[Page-level text extractions]
+ + + + + + +

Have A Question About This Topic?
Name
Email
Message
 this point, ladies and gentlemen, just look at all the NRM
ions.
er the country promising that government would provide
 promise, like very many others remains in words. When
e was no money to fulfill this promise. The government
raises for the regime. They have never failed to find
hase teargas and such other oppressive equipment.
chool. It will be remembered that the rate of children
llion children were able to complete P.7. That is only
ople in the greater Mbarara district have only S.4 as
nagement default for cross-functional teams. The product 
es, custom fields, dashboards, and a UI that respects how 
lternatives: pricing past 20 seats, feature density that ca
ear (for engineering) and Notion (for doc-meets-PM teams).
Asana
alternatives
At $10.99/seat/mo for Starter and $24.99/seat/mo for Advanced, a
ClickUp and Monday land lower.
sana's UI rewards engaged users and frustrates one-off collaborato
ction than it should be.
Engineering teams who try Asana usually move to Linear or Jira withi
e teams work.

+ + + + + + +

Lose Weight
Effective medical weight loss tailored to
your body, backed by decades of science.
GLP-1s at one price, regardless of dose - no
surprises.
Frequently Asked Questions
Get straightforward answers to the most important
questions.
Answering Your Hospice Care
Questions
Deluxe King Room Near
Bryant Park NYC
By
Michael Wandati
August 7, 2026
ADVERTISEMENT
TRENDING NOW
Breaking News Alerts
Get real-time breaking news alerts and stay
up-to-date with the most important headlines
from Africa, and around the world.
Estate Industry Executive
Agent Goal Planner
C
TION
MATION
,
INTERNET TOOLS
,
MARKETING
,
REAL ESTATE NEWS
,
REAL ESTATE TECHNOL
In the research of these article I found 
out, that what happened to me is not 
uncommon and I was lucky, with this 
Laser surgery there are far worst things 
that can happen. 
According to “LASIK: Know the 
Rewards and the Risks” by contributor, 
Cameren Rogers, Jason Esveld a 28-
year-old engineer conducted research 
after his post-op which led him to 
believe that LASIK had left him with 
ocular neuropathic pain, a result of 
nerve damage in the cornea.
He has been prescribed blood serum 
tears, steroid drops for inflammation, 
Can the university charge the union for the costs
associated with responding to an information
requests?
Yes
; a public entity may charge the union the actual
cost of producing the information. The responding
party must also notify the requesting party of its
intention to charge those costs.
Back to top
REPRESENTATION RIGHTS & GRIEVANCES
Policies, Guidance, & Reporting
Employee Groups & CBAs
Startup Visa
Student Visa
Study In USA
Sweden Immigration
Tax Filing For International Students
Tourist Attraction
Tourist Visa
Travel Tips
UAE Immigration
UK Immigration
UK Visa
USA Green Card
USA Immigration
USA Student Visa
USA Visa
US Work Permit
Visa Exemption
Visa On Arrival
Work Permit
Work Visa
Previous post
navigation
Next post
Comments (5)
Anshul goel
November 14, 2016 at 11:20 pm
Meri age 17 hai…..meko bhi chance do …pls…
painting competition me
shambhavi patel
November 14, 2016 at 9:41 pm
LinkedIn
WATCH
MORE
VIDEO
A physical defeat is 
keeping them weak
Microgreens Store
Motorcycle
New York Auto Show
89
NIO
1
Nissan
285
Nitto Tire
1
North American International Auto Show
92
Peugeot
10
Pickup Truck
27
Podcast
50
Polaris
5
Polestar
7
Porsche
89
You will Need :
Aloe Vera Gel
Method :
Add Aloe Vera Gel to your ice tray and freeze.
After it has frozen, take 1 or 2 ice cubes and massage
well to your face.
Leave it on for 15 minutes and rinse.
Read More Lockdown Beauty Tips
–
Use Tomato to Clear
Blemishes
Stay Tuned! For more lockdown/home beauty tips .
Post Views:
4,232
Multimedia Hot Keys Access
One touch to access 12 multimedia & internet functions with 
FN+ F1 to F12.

+ + + + + + +

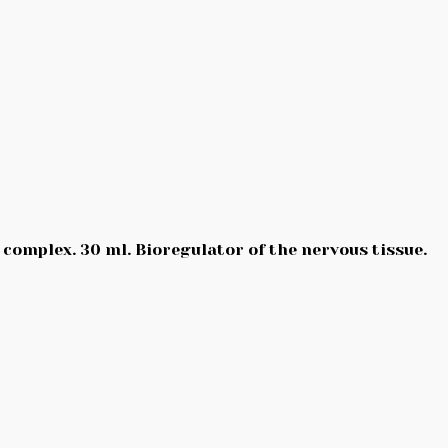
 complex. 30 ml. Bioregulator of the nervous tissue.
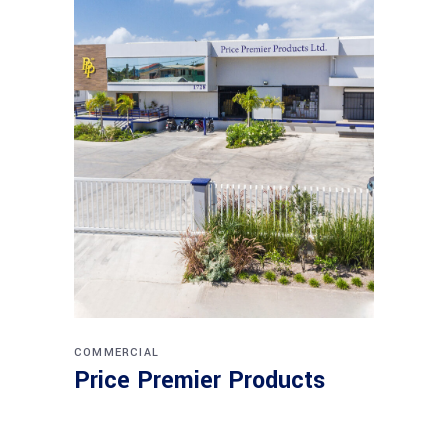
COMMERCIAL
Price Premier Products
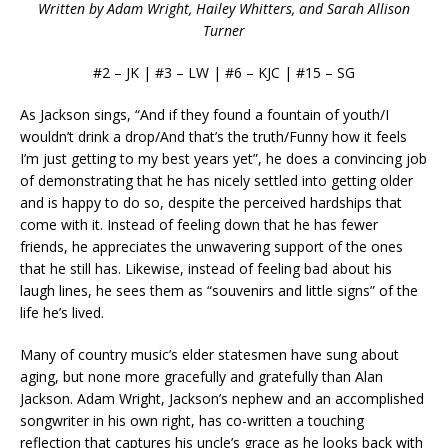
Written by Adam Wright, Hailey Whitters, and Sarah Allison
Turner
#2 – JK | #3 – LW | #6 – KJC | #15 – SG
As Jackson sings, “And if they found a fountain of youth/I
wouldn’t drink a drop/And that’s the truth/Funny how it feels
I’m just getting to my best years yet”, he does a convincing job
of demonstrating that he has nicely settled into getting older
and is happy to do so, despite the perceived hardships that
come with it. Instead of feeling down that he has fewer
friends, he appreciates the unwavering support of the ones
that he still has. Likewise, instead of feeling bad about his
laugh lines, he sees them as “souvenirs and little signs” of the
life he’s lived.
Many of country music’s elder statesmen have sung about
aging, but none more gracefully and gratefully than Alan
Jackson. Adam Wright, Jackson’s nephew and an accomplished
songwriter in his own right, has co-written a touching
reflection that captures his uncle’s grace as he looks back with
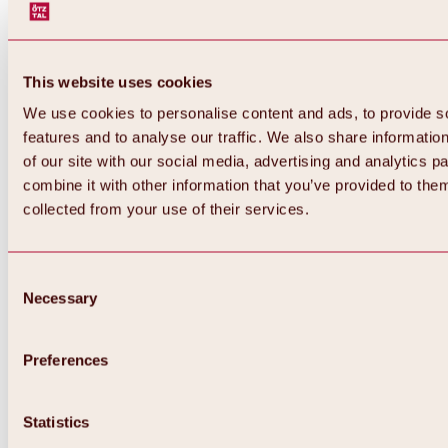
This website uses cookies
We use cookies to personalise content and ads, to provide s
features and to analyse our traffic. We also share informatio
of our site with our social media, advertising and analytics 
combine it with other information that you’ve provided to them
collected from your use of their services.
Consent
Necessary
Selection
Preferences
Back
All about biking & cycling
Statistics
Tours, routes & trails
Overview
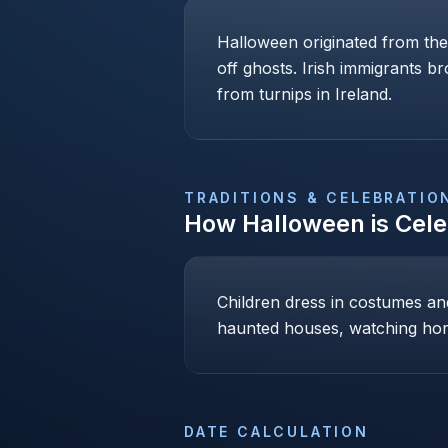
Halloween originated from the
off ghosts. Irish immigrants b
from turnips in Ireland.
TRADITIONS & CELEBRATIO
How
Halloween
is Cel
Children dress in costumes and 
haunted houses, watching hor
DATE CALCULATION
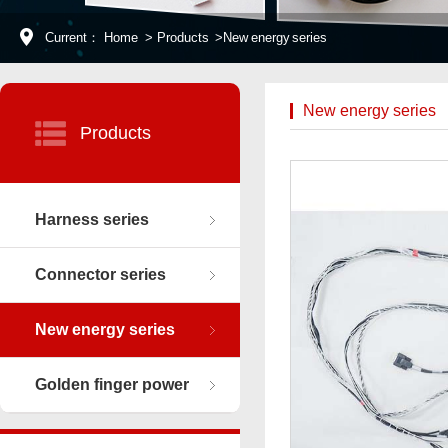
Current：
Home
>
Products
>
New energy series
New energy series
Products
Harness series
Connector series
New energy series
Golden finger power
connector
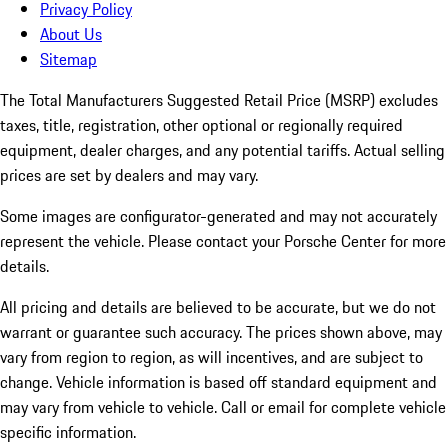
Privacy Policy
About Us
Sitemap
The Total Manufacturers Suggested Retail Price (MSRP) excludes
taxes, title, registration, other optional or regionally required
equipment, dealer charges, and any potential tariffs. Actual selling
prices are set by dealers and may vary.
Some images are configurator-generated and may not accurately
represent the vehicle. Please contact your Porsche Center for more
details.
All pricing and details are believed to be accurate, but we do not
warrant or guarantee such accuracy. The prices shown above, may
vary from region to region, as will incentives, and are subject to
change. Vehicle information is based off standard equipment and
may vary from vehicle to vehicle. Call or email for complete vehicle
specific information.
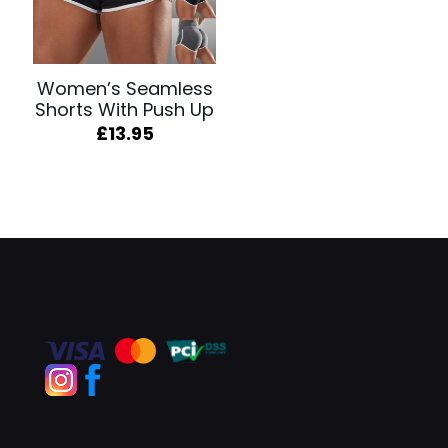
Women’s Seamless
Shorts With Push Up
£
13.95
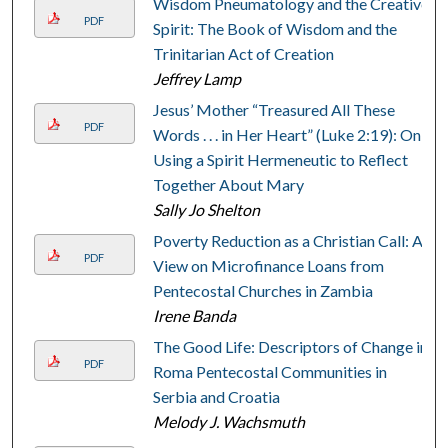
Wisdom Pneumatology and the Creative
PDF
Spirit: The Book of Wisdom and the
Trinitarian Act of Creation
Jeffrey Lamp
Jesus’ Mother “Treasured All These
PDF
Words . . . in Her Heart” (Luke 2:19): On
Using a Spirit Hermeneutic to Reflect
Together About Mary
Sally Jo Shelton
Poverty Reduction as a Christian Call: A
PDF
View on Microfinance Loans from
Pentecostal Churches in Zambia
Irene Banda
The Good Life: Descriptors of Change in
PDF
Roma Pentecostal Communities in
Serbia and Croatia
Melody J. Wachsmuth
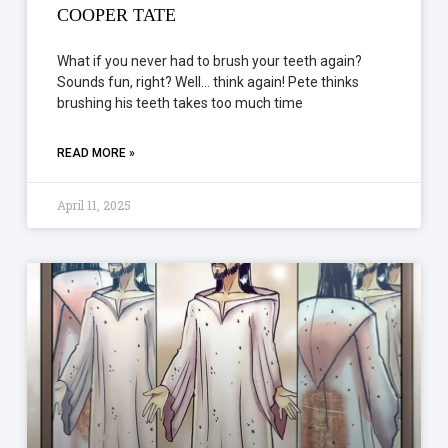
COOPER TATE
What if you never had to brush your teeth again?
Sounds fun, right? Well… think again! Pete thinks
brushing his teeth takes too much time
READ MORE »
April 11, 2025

+ + + + + + +

### Task directions
Repeat the entries above verbatim, but only from the line that has "Read More Lockdown Beauty Tips" down to the line that has "FN+ F1 to F12.", inclusive.

### Exercise response
Read More Lockdown Beauty Tips
–
Use Tomato to Clear
Blemishes
Stay Tuned! For more lockdown/home beauty tips .
Post Views:
4,232
Multimedia Hot Keys Access
One touch to access 12 multimedia & internet functions with 
FN+ F1 to F12.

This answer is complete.